Come previsto Debenhams chiude 22 stores e con altri 28 che seguiranno. Si tratta di almeno un migliaia di posti di lavoro che partono. Mentre nella zona di Londra e dintorni più o meno si trovano sempre, in altre zone del paese trovare un lavoro è molto meno facile.

Tra gli stores che chiudono abbiamo Wimbledon, Wandsworth, Slough, Canterbury, Folkestone, Eastbourne, Guildford, Birmingham Fort e tanti altri. Verranno comunicati prossimamente gli altri 28 negozi che dovranno chiudere i battenti.

Debenhams non è di certo la prima catena che chiude negozi, la situazione per le strade e centri commerciali è stata quasi catastrofica con catene collassate completamente come Oddbins, altre salvate in extremis con però tagli e chiusure come Debenhams e Patisserie Valerie e altre che hanno chiuso un bel numero di negozi o ristoranti come Jamie’s Italian, Giraffe e tanti altri.

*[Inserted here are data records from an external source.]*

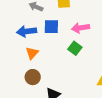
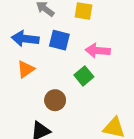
brown circle: (33, 77) -> (55, 100), moved

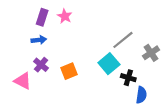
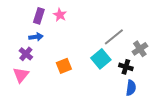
purple cross: (41, 65) -> (26, 54), moved
black cross: (128, 78) -> (126, 67), moved
pink triangle: (23, 81) -> (21, 75), turned 42

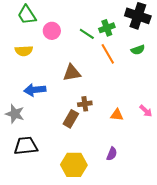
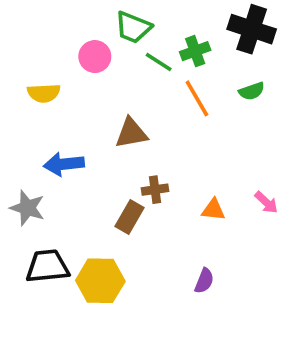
green trapezoid: (27, 15) -> (133, 27), moved, turned -35
yellow hexagon: (74, 165) -> (100, 281), moved

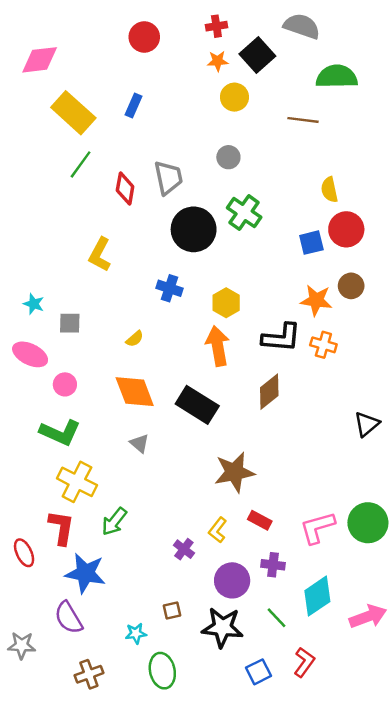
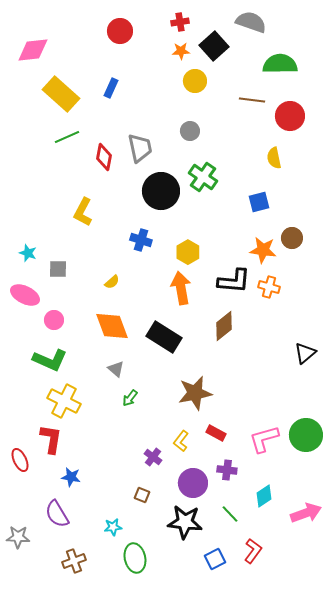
green line: (81, 164) -> (67, 137), turned 30
red circle: (346, 229) -> (290, 116), moved
green arrow: (114, 522) -> (130, 398), moved, size x0.7
blue star: (85, 573) -> (71, 477), size x0.6
cyan diamond: (317, 596) -> (264, 496), size x0.7
brown square: (172, 611) -> (142, 495), moved, turned 35

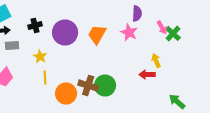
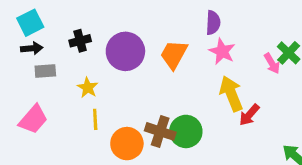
purple semicircle: (137, 14) -> (213, 23), moved
pink arrow: (162, 28) -> (272, 63), moved
yellow arrow: (156, 60) -> (231, 94), moved, size x1.6
red arrow: (147, 74) -> (249, 115), turned -49

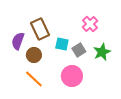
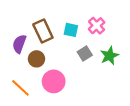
cyan square: (62, 44) -> (71, 30), moved
pink circle: (72, 76) -> (54, 81), moved
orange line: (34, 79) -> (20, 88), moved

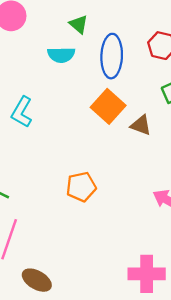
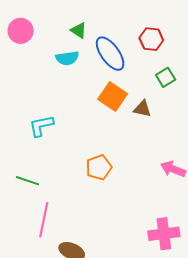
blue ellipse: (112, 56) -> (110, 54), turned -30
cyan L-shape: (22, 112) -> (41, 126), moved, turned 56

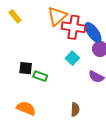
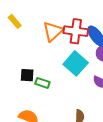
orange triangle: (57, 16) -> (53, 31), moved
cyan square: (72, 58) -> (76, 63), size x1.6

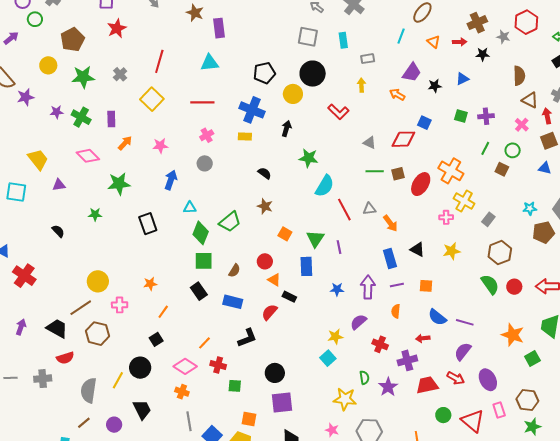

Le cause sono miste, un po’ l’incertezza della Brexit, il calo della sterlina, il fatto che l’occupazione è alta ma gli stipendi sono spesso bassi mentre il costo delle case alto, l’incertezza di certi contratti a termine o a zero ore e la competizione dello shopping su internet. Nel caso dei ristoranti a volte si tratta anche di un’espansione troppo veloce che significa che in certe strade principali si trovano più ristoranti che potenziali clienti.

La cosa non è finita qui, ci sono altre catene a rischio che dovranno chiudere negozi e ristoranti per salvarsi. Questo tocca molto certi italiani perché negozi e ristoranti di catene sono spesso un primo impiego per molti.

 

1 commento

  1. Lavoro per un’azienda americana in UK che ovviamente smamma se la Brexit non include stare nel mercato unico, il dilemma mio: resto a Londra, che potrebbe decadere immensamente o seguo l’azienda in Olanda?